What is required: In the data that follows, find the line containing "relocated,apple fruit,bottom left,,top"; then quote that line and every line after it, exactly, through the last one.

Provided material:
▼▼▼

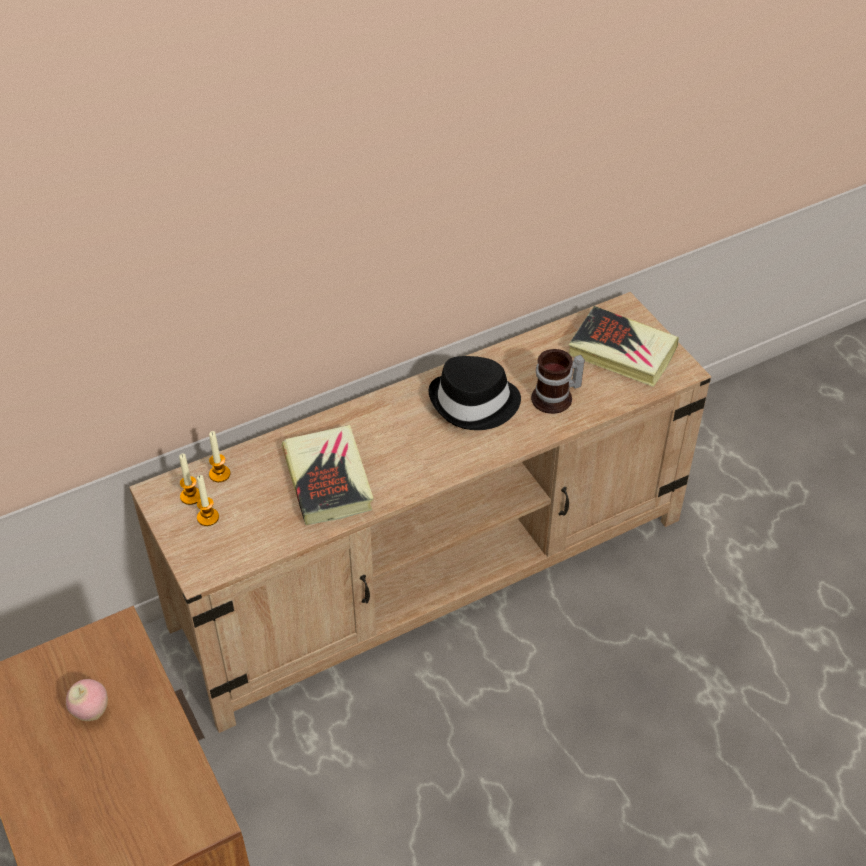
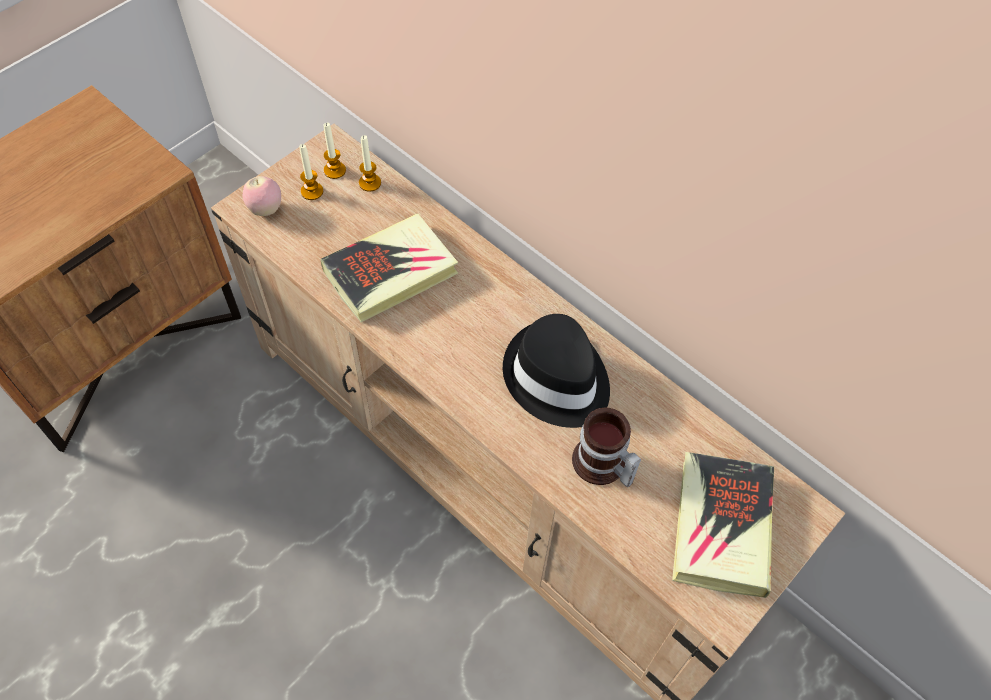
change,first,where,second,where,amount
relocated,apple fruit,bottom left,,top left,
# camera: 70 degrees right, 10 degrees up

▲▲▲

Written answer:
relocated,apple fruit,bottom left,,top left,
# camera: 70 degrees right, 10 degrees up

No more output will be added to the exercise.